- _REQUIREMENTS_
Write the lines below as a JSON list of strings, one string per line, and leave out any blank lines.

- _EXERCISE INPUTS_
··········

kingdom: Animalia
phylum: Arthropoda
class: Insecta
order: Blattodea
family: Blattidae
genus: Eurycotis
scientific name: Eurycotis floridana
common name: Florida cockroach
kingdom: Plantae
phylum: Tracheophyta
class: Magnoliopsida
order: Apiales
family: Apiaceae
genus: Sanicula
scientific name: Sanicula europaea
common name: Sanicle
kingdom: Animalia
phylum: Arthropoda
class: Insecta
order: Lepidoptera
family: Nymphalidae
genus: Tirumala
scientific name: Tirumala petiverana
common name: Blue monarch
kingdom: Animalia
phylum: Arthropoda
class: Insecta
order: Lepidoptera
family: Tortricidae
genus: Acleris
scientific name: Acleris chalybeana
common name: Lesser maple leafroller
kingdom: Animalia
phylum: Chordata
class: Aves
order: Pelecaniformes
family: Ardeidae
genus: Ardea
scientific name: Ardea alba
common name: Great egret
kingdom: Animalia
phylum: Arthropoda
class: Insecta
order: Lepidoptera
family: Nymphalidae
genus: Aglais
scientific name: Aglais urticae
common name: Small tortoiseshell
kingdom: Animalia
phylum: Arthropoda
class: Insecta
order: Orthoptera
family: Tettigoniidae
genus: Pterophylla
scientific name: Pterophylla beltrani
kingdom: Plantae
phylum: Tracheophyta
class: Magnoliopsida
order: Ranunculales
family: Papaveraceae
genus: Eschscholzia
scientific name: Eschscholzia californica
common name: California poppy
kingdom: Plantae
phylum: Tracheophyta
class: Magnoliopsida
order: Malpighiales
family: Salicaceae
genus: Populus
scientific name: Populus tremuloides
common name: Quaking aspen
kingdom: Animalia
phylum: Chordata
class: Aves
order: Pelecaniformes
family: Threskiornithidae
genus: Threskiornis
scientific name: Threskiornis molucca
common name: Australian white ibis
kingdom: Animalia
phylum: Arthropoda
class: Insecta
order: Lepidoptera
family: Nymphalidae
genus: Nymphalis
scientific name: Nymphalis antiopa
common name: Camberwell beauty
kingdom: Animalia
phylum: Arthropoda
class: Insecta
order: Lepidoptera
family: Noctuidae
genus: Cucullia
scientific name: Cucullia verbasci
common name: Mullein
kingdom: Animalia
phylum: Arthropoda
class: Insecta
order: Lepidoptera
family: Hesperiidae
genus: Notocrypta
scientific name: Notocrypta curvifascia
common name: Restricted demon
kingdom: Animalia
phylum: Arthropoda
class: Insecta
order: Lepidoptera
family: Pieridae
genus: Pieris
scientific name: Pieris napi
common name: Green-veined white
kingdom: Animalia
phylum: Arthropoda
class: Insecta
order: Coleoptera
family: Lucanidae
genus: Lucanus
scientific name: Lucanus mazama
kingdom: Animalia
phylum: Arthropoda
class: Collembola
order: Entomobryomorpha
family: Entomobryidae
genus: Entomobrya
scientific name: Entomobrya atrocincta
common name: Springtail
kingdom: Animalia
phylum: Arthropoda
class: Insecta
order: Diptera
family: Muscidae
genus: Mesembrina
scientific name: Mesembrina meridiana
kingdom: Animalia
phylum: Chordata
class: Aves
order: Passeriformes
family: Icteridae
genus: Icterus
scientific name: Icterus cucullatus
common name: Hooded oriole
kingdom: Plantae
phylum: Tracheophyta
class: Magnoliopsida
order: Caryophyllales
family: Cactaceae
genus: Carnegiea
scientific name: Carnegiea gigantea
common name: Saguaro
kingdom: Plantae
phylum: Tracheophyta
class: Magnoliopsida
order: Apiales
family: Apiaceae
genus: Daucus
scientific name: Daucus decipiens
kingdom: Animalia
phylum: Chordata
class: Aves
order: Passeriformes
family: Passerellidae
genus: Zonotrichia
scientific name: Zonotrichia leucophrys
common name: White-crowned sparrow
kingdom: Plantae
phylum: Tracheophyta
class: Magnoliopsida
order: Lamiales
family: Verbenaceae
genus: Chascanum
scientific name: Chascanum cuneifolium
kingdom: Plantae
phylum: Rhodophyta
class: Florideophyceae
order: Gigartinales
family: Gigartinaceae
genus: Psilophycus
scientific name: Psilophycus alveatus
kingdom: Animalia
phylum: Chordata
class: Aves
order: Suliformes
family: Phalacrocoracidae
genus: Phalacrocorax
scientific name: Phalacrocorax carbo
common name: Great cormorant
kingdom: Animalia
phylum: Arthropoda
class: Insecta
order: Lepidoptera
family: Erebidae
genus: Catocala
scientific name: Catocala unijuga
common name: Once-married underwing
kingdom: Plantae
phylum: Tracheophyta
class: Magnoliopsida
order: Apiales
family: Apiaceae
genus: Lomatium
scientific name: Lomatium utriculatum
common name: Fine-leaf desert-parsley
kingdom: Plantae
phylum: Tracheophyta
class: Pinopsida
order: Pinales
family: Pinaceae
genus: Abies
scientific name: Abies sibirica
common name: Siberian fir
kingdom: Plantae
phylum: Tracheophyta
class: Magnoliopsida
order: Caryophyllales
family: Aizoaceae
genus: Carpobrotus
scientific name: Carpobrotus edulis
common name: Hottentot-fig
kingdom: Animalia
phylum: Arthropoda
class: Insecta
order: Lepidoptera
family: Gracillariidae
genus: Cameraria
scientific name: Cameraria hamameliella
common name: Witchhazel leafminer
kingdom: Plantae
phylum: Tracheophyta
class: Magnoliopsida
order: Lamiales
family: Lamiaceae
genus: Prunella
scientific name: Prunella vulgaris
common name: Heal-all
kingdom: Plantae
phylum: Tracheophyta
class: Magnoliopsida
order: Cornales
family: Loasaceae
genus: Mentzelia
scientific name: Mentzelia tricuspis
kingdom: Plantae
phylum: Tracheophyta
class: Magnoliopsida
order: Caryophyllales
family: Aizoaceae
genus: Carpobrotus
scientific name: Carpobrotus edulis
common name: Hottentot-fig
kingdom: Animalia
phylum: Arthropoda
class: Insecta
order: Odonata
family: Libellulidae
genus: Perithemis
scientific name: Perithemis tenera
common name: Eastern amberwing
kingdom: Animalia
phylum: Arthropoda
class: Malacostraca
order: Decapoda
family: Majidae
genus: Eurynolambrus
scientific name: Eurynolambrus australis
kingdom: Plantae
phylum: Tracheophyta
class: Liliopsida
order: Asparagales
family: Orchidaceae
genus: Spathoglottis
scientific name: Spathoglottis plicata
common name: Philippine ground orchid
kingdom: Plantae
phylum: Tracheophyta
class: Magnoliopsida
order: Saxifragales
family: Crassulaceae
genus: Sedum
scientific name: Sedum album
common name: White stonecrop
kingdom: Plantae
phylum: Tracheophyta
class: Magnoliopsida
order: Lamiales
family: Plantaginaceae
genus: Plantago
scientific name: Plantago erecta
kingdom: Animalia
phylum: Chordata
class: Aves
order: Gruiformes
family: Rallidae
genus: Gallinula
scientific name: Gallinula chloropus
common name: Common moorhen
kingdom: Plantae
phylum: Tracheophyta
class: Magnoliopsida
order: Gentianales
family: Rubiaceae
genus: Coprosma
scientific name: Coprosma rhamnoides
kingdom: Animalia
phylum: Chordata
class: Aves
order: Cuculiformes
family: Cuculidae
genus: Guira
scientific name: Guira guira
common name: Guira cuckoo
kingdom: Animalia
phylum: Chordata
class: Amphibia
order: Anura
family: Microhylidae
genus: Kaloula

··········

- _CORRECT RESULT_
[
  "kingdom: Animalia",
  "phylum: Arthropoda",
  "class: Insecta",
  "order: Blattodea",
  "family: Blattidae",
  "genus: Eurycotis",
  "scientific name: Eurycotis floridana",
  "common name: Florida cockroach",
  "kingdom: Plantae",
  "phylum: Tracheophyta",
  "class: Magnoliopsida",
  "order: Apiales",
  "family: Apiaceae",
  "genus: Sanicula",
  "scientific name: Sanicula europaea",
  "common name: Sanicle",
  "kingdom: Animalia",
  "phylum: Arthropoda",
  "class: Insecta",
  "order: Lepidoptera",
  "family: Nymphalidae",
  "genus: Tirumala",
  "scientific name: Tirumala petiverana",
  "common name: Blue monarch",
  "kingdom: Animalia",
  "phylum: Arthropoda",
  "class: Insecta",
  "order: Lepidoptera",
  "family: Tortricidae",
  "genus: Acleris",
  "scientific name: Acleris chalybeana",
  "common name: Lesser maple leafroller",
  "kingdom: Animalia",
  "phylum: Chordata",
  "class: Aves",
  "order: Pelecaniformes",
  "family: Ardeidae",
  "genus: Ardea",
  "scientific name: Ardea alba",
  "common name: Great egret",
  "kingdom: Animalia",
  "phylum: Arthropoda",
  "class: Insecta",
  "order: Lepidoptera",
  "family: Nymphalidae",
  "genus: Aglais",
  "scientific name: Aglais urticae",
  "common name: Small tortoiseshell",
  "kingdom: Animalia",
  "phylum: Arthropoda",
  "class: Insecta",
  "order: Orthoptera",
  "family: Tettigoniidae",
  "genus: Pterophylla",
  "scientific name: Pterophylla beltrani",
  "kingdom: Plantae",
  "phylum: Tracheophyta",
  "class: Magnoliopsida",
  "order: Ranunculales",
  "family: Papaveraceae",
  "genus: Eschscholzia",
  "scientific name: Eschscholzia californica",
  "common name: California poppy",
  "kingdom: Plantae",
  "phylum: Tracheophyta",
  "class: Magnoliopsida",
  "order: Malpighiales",
  "family: Salicaceae",
  "genus: Populus",
  "scientific name: Populus tremuloides",
  "common name: Quaking aspen",
  "kingdom: Animalia",
  "phylum: Chordata",
  "class: Aves",
  "order: Pelecaniformes",
  "family: Threskiornithidae",
  "genus: Threskiornis",
  "scientific name: Threskiornis molucca",
  "common name: Australian white ibis",
  "kingdom: Animalia",
  "phylum: Arthropoda",
  "class: Insecta",
  "order: Lepidoptera",
  "family: Nymphalidae",
  "genus: Nymphalis",
  "scientific name: Nymphalis antiopa",
  "common name: Camberwell beauty",
  "kingdom: Animalia",
  "phylum: Arthropoda",
  "class: Insecta",
  "order: Lepidoptera",
  "family: Noctuidae",
  "genus: Cucullia",
  "scientific name: Cucullia verbasci",
  "common name: Mullein",
  "kingdom: Animalia",
  "phylum: Arthropoda",
  "class: Insecta",
  "order: Lepidoptera",
  "family: Hesperiidae",
  "genus: Notocrypta",
  "scientific name: Notocrypta curvifascia",
  "common name: Restricted demon",
  "kingdom: Animalia",
  "phylum: Arthropoda",
  "class: Insecta",
  "order: Lepidoptera",
  "family: Pieridae",
  "genus: Pieris",
  "scientific name: Pieris napi",
  "common name: Green-veined white",
  "kingdom: Animalia",
  "phylum: Arthropoda",
  "class: Insecta",
  "order: Coleoptera",
  "family: Lucanidae",
  "genus: Lucanus",
  "scientific name: Lucanus mazama",
  "kingdom: Animalia",
  "phylum: Arthropoda",
  "class: Collembola",
  "order: Entomobryomorpha",
  "family: Entomobryidae",
  "genus: Entomobrya",
  "scientific name: Entomobrya atrocincta",
  "common name: Springtail",
  "kingdom: Animalia",
  "phylum: Arthropoda",
  "class: Insecta",
  "order: Diptera",
  "family: Muscidae",
  "genus: Mesembrina",
  "scientific name: Mesembrina meridiana",
  "kingdom: Animalia",
  "phylum: Chordata",
  "class: Aves",
  "order: Passeriformes",
  "family: Icteridae",
  "genus: Icterus",
  "scientific name: Icterus cucullatus",
  "common name: Hooded oriole",
  "kingdom: Plantae",
  "phylum: Tracheophyta",
  "class: Magnoliopsida",
  "order: Caryophyllales",
  "family: Cactaceae",
  "genus: Carnegiea",
  "scientific name: Carnegiea gigantea",
  "common name: Saguaro",
  "kingdom: Plantae",
  "phylum: Tracheophyta",
  "class: Magnoliopsida",
  "order: Apiales",
  "family: Apiaceae",
  "genus: Daucus",
  "scientific name: Daucus decipiens",
  "kingdom: Animalia",
  "phylum: Chordata",
  "class: Aves",
  "order: Passeriformes",
  "family: Passerellidae",
  "genus: Zonotrichia",
  "scientific name: Zonotrichia leucophrys",
  "common name: White-crowned sparrow",
  "kingdom: Plantae",
  "phylum: Tracheophyta",
  "class: Magnoliopsida",
  "order: Lamiales",
  "family: Verbenaceae",
  "genus: Chascanum",
  "scientific name: Chascanum cuneifolium",
  "kingdom: Plantae",
  "phylum: Rhodophyta",
  "class: Florideophyceae",
  "order: Gigartinales",
  "family: Gigartinaceae",
  "genus: Psilophycus",
  "scientific name: Psilophycus alveatus",
  "kingdom: Animalia",
  "phylum: Chordata",
  "class: Aves",
  "order: Suliformes",
  "family: Phalacrocoracidae",
  "genus: Phalacrocorax",
  "scientific name: Phalacrocorax carbo",
  "common name: Great cormorant",
  "kingdom: Animalia",
  "phylum: Arthropoda",
  "class: Insecta",
  "order: Lepidoptera",
  "family: Erebidae",
  "genus: Catocala",
  "scientific name: Catocala unijuga",
  "common name: Once-married underwing",
  "kingdom: Plantae",
  "phylum: Tracheophyta",
  "class: Magnoliopsida",
  "order: Apiales",
  "family: Apiaceae",
  "genus: Lomatium",
  "scientific name: Lomatium utriculatum",
  "common name: Fine-leaf desert-parsley",
  "kingdom: Plantae",
  "phylum: Tracheophyta",
  "class: Pinopsida",
  "order: Pinales",
  "family: Pinaceae",
  "genus: Abies",
  "scientific name: Abies sibirica",
  "common name: Siberian fir",
  "kingdom: Plantae",
  "phylum: Tracheophyta",
  "class: Magnoliopsida",
  "order: Caryophyllales",
  "family: Aizoaceae",
  "genus: Carpobrotus",
  "scientific name: Carpobrotus edulis",
  "common name: Hottentot-fig",
  "kingdom: Animalia",
  "phylum: Arthropoda",
  "class: Insecta",
  "order: Lepidoptera",
  "family: Gracillariidae",
  "genus: Cameraria",
  "scientific name: Cameraria hamameliella",
  "common name: Witchhazel leafminer",
  "kingdom: Plantae",
  "phylum: Tracheophyta",
  "class: Magnoliopsida",
  "order: Lamiales",
  "family: Lamiaceae",
  "genus: Prunella",
  "scientific name: Prunella vulgaris",
  "common name: Heal-all",
  "kingdom: Plantae",
  "phylum: Tracheophyta",
  "class: Magnoliopsida",
  "order: Cornales",
  "family: Loasaceae",
  "genus: Mentzelia",
  "scientific name: Mentzelia tricuspis",
  "kingdom: Plantae",
  "phylum: Tracheophyta",
  "class: Magnoliopsida",
  "order: Caryophyllales",
  "family: Aizoaceae",
  "genus: Carpobrotus",
  "scientific name: Carpobrotus edulis",
  "common name: Hottentot-fig",
  "kingdom: Animalia",
  "phylum: Arthropoda",
  "class: Insecta",
  "order: Odonata",
  "family: Libellulidae",
  "genus: Perithemis",
  "scientific name: Perithemis tenera",
  "common name: Eastern amberwing",
  "kingdom: Animalia",
  "phylum: Arthropoda",
  "class: Malacostraca",
  "order: Decapoda",
  "family: Majidae",
  "genus: Eurynolambrus",
  "scientific name: Eurynolambrus australis",
  "kingdom: Plantae",
  "phylum: Tracheophyta",
  "class: Liliopsida",
  "order: Asparagales",
  "family: Orchidaceae",
  "genus: Spathoglottis",
  "scientific name: Spathoglottis plicata",
  "common name: Philippine ground orchid",
  "kingdom: Plantae",
  "phylum: Tracheophyta",
  "class: Magnoliopsida",
  "order: Saxifragales",
  "family: Crassulaceae",
  "genus: Sedum",
  "scientific name: Sedum album",
  "common name: White stonecrop",
  "kingdom: Plantae",
  "phylum: Tracheophyta",
  "class: Magnoliopsida",
  "order: Lamiales",
  "family: Plantaginaceae",
  "genus: Plantago",
  "scientific name: Plantago erecta",
  "kingdom: Animalia",
  "phylum: Chordata",
  "class: Aves",
  "order: Gruiformes",
  "family: Rallidae",
  "genus: Gallinula",
  "scientific name: Gallinula chloropus",
  "common name: Common moorhen",
  "kingdom: Plantae",
  "phylum: Tracheophyta",
  "class: Magnoliopsida",
  "order: Gentianales",
  "family: Rubiaceae",
  "genus: Coprosma",
  "scientific name: Coprosma rhamnoides",
  "kingdom: Animalia",
  "phylum: Chordata",
  "class: Aves",
  "order: Cuculiformes",
  "family: Cuculidae",
  "genus: Guira",
  "scientific name: Guira guira",
  "common name: Guira cuckoo",
  "kingdom: Animalia",
  "phylum: Chordata",
  "class: Amphibia",
  "order: Anura",
  "family: Microhylidae",
  "genus: Kaloula"
]